→ **Work to complete**: Quote the records word for word, beginning with the line that contains "order: Brassicales" and continuing through the final line of the records, both included. Omit the pictures from your answer.

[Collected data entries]
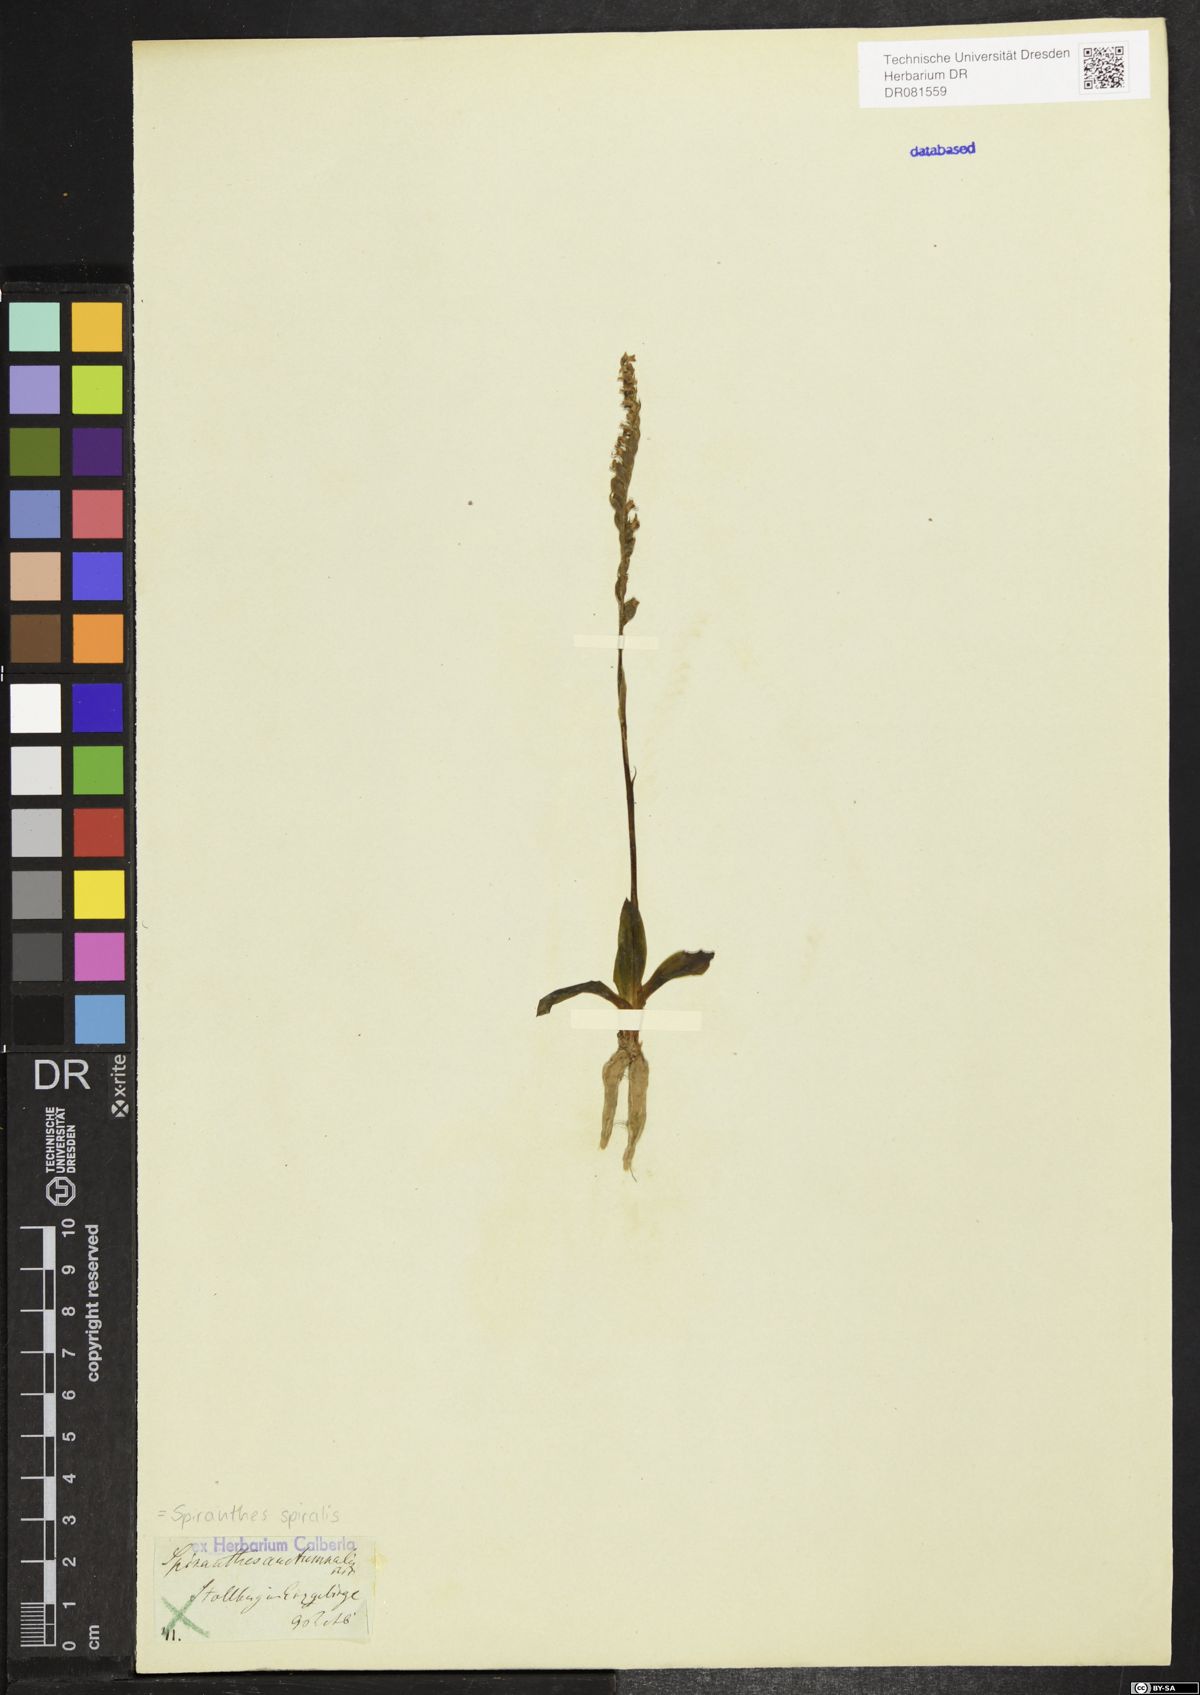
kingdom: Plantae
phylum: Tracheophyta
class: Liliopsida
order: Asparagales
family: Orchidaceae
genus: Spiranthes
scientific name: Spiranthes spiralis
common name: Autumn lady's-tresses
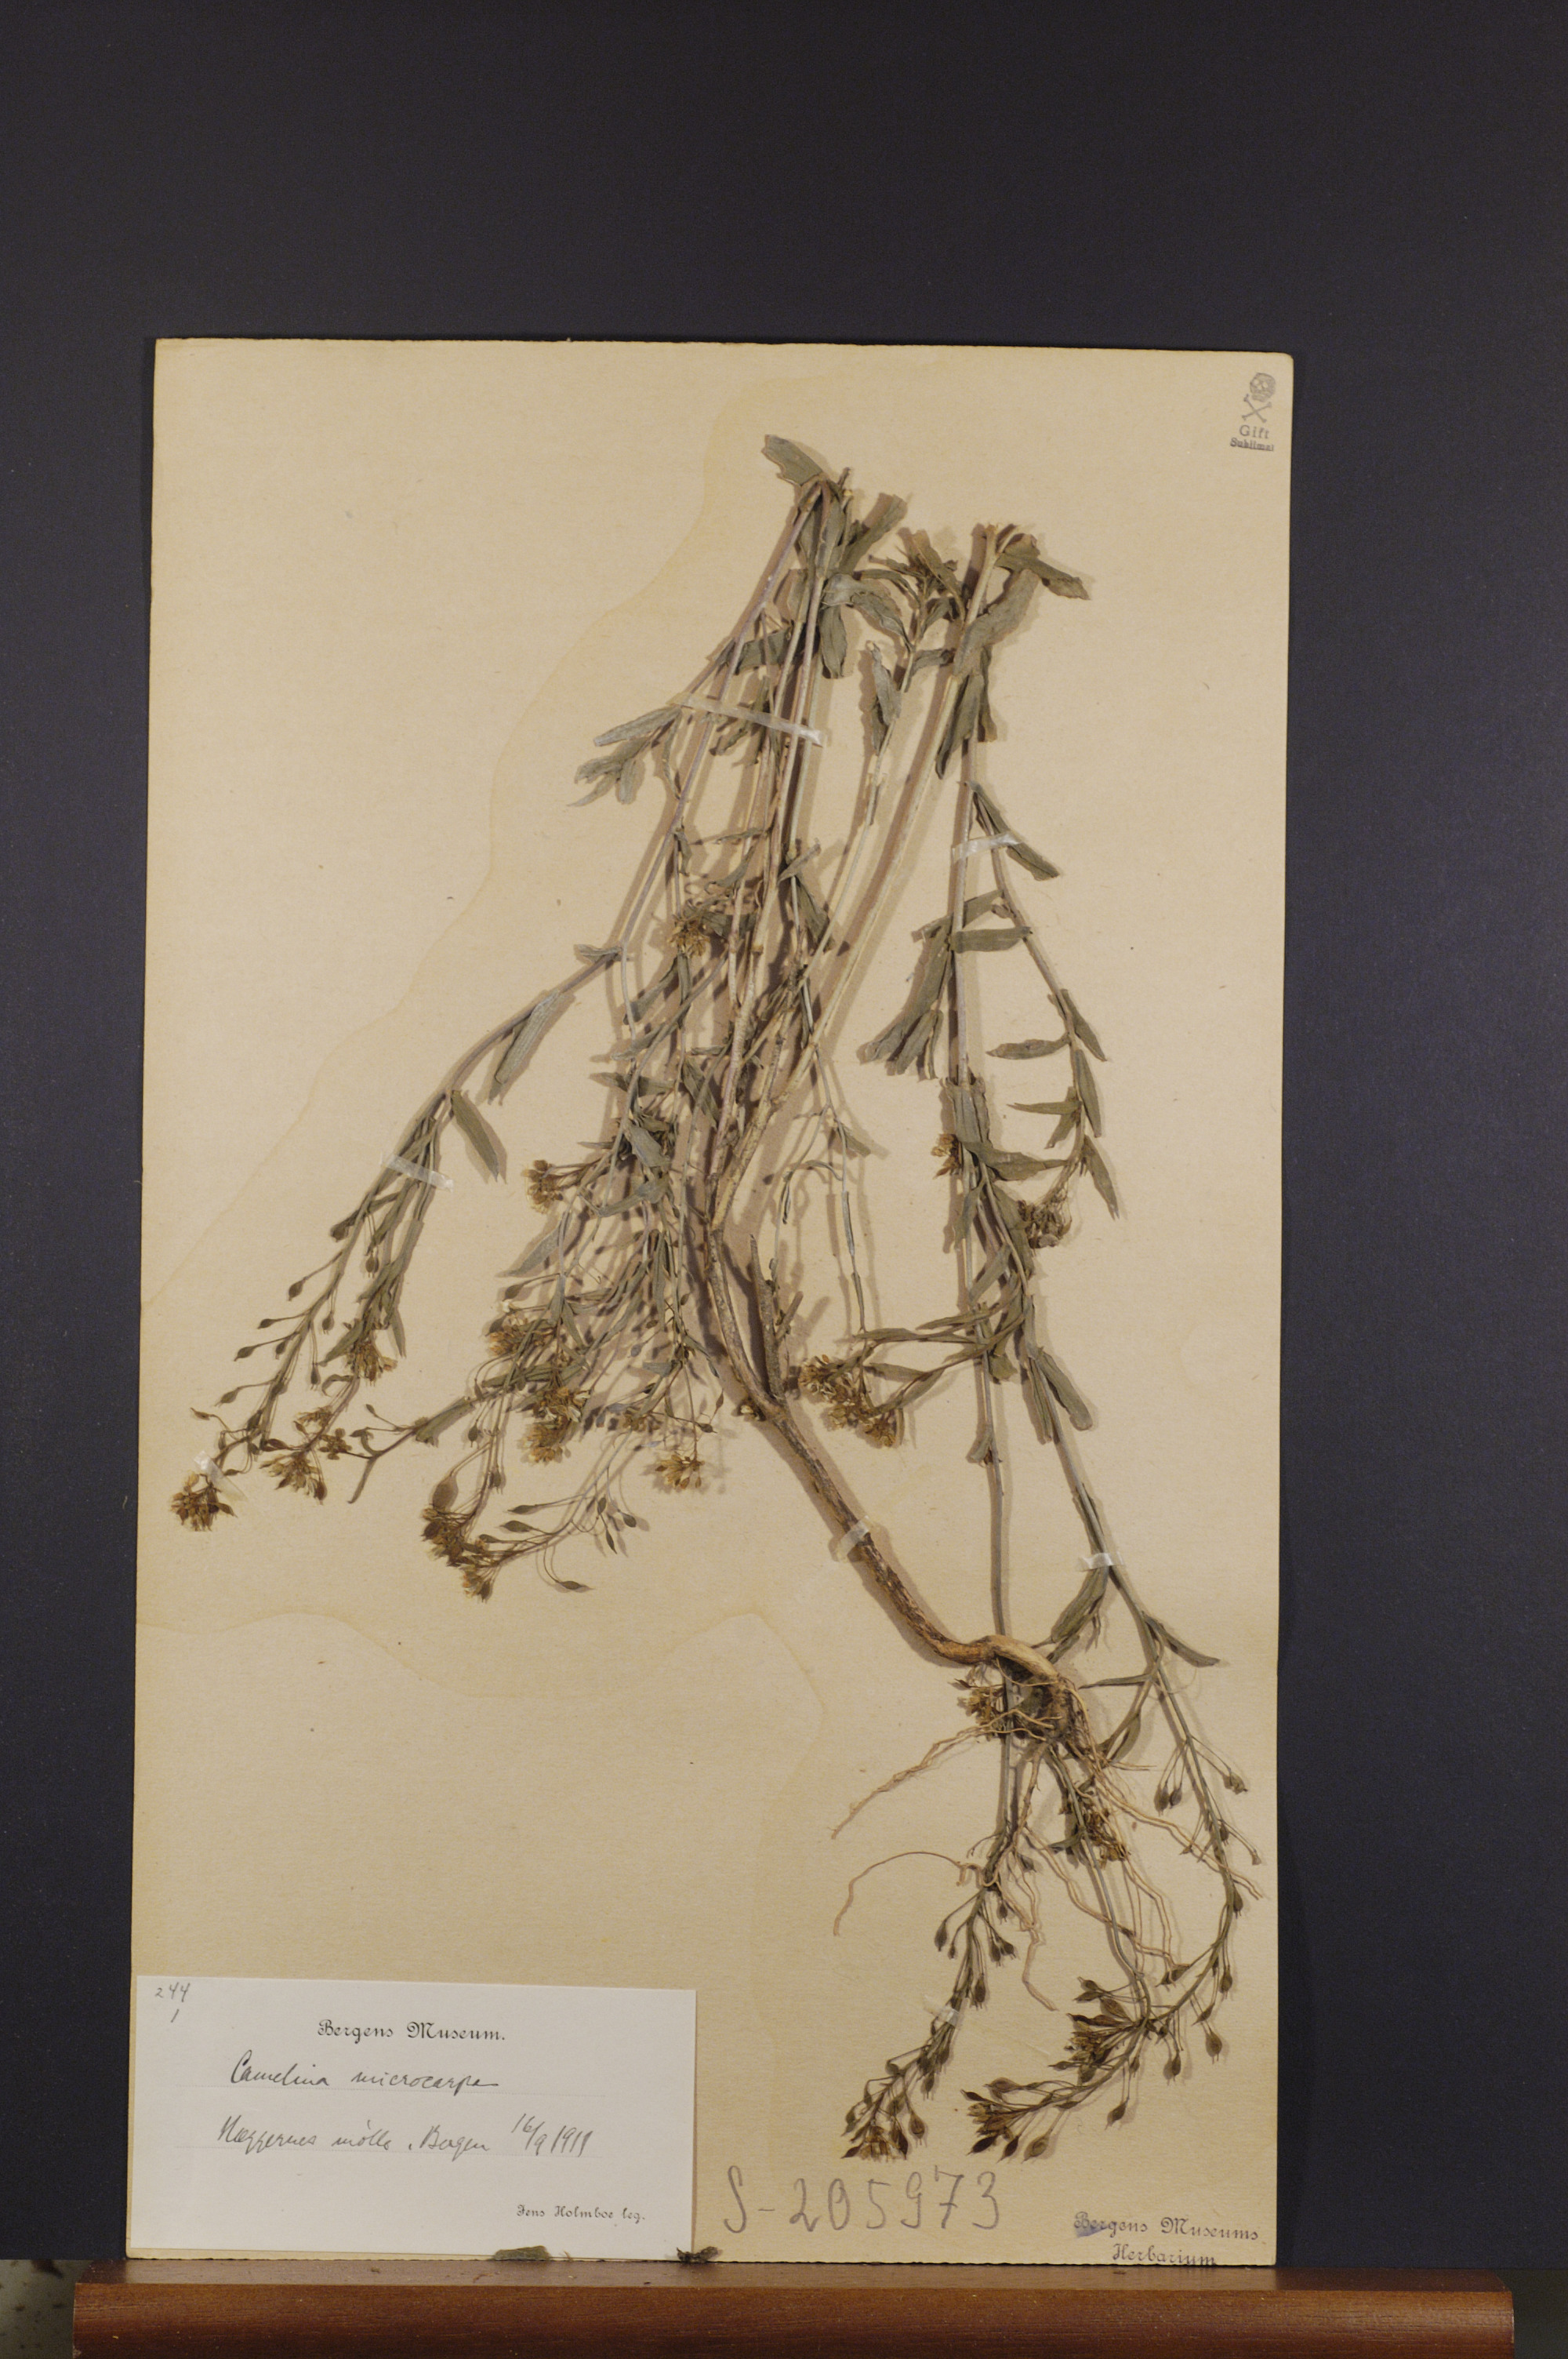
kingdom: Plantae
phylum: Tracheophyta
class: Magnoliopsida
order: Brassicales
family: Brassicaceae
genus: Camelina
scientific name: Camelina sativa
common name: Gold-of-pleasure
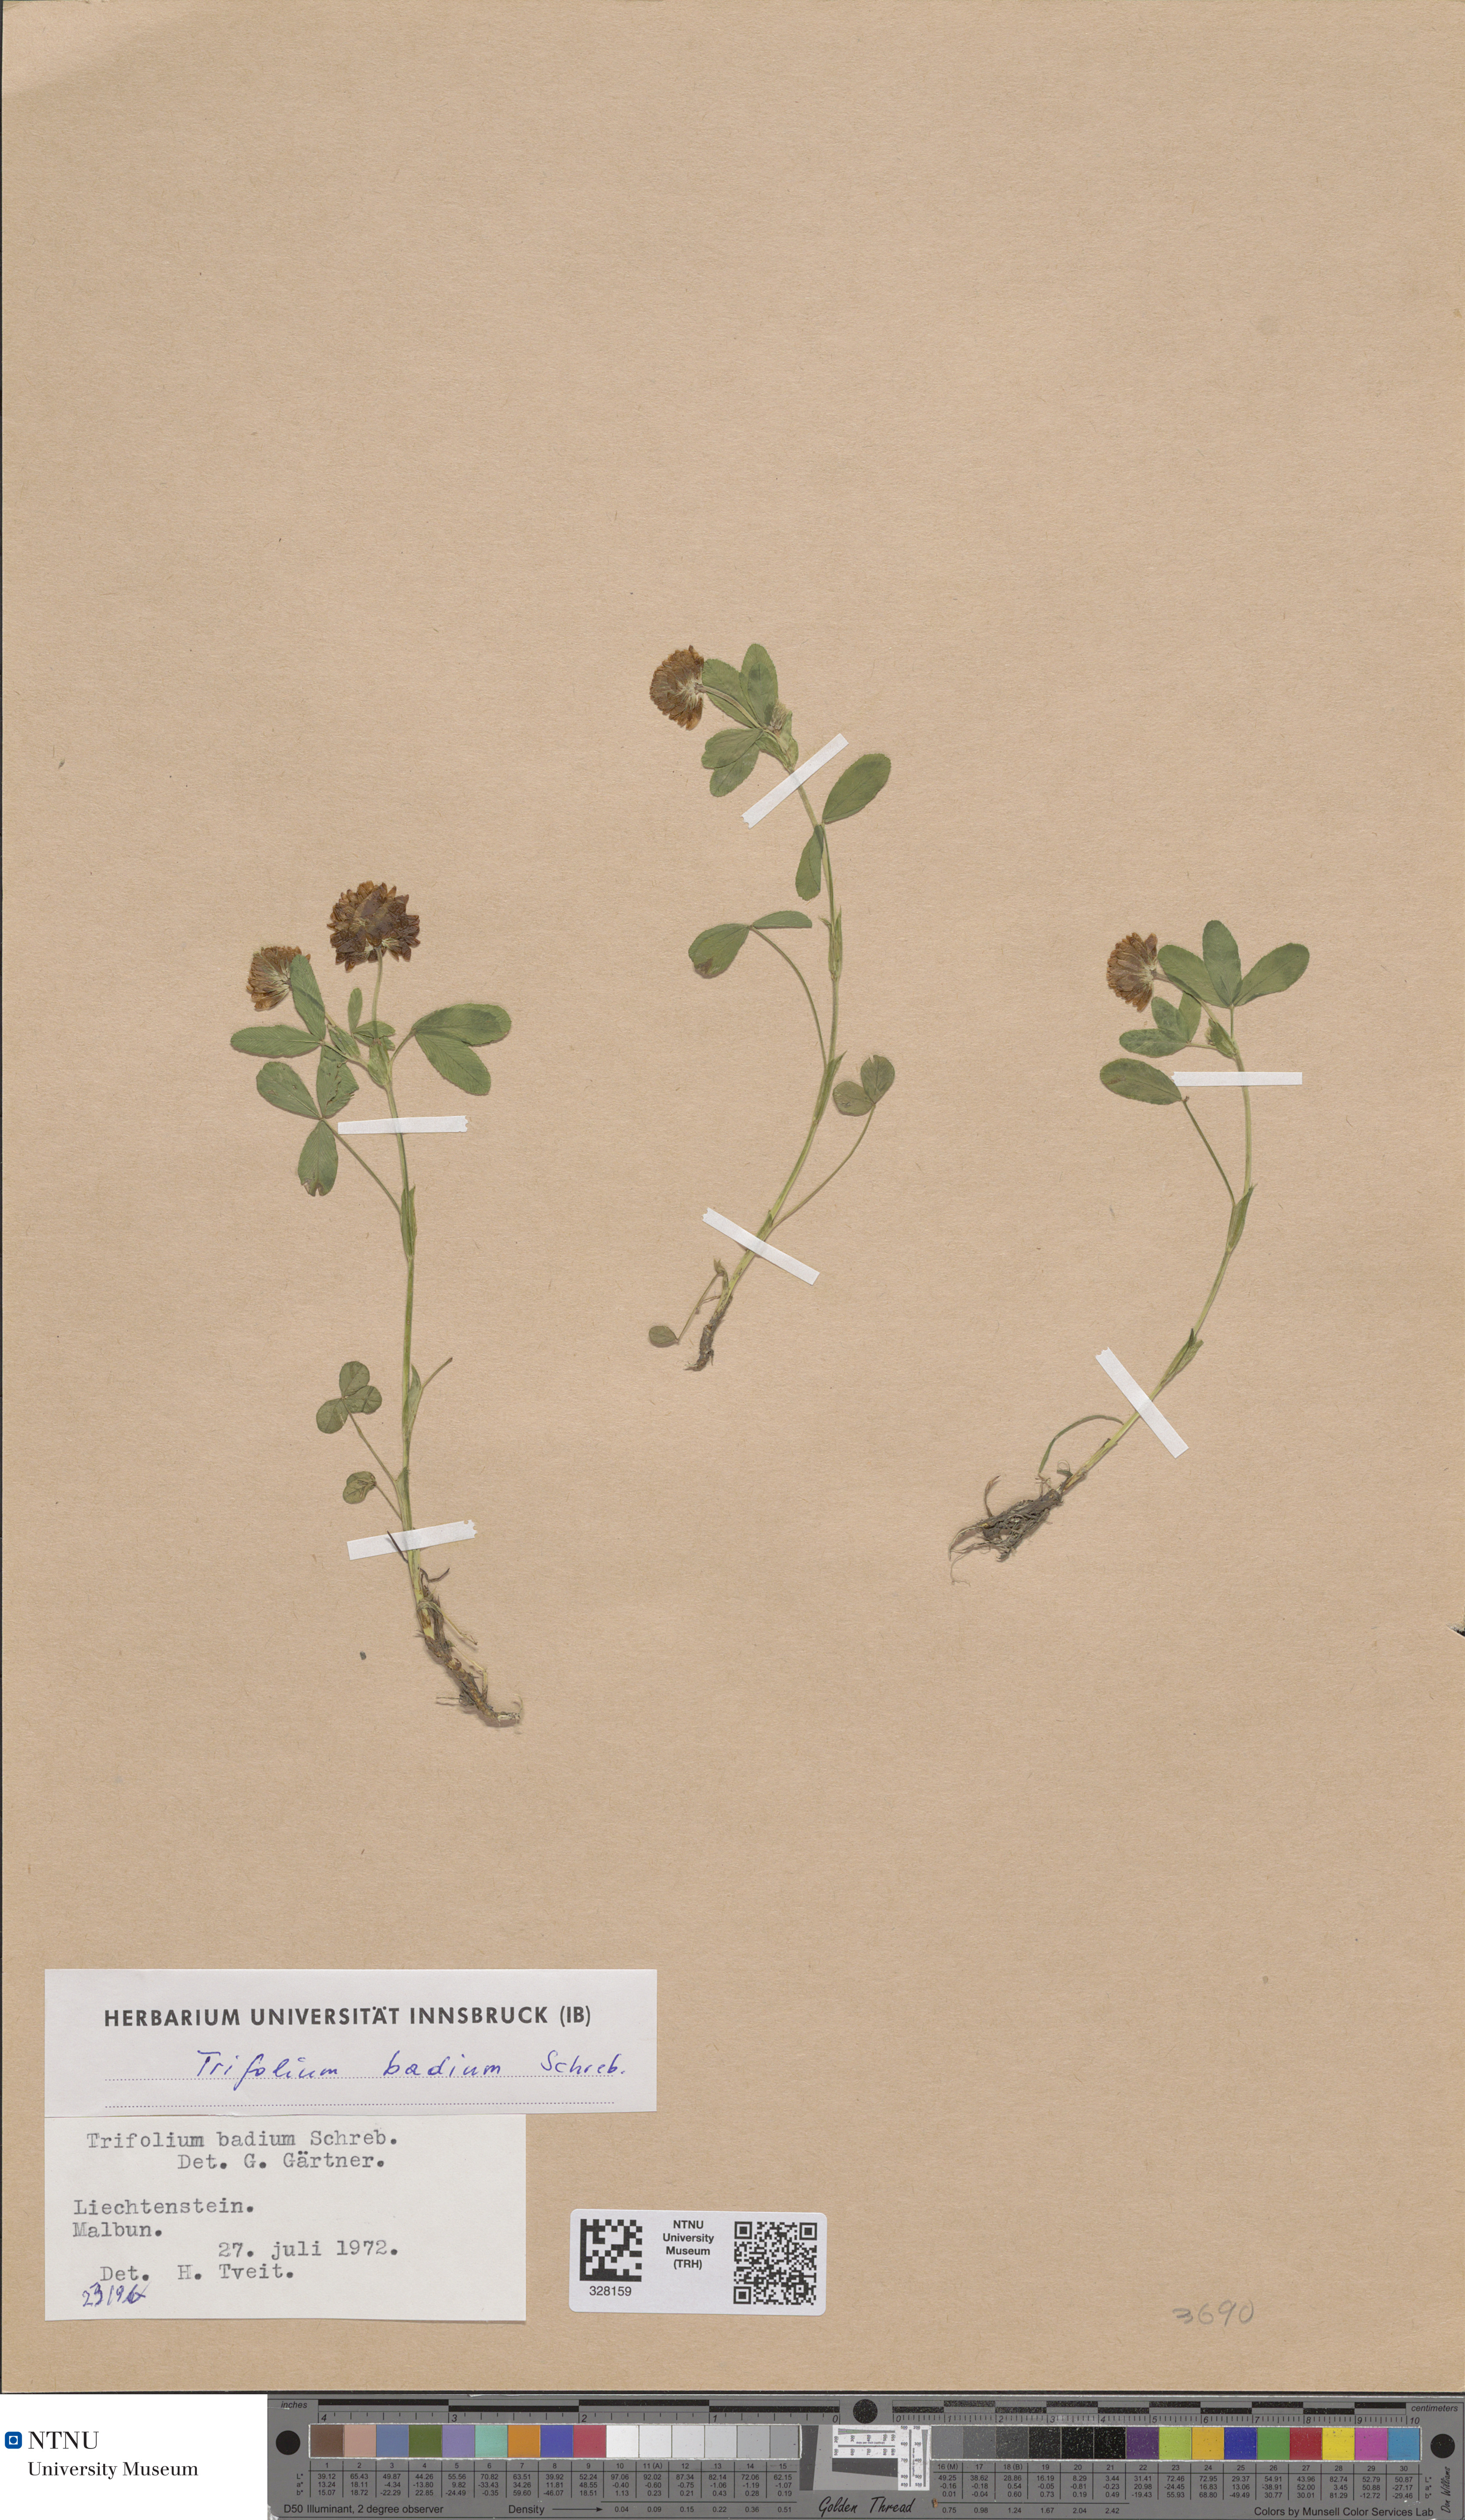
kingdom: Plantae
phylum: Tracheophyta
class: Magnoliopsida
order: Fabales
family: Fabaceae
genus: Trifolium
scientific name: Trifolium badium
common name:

→ **Task result**:
order: Brassicales
family: Brassicaceae
genus: Camelina
scientific name: Camelina sativa
common name: Gold-of-pleasure
kingdom: Plantae
phylum: Tracheophyta
class: Magnoliopsida
order: Fabales
family: Fabaceae
genus: Trifolium
scientific name: Trifolium badium
common name:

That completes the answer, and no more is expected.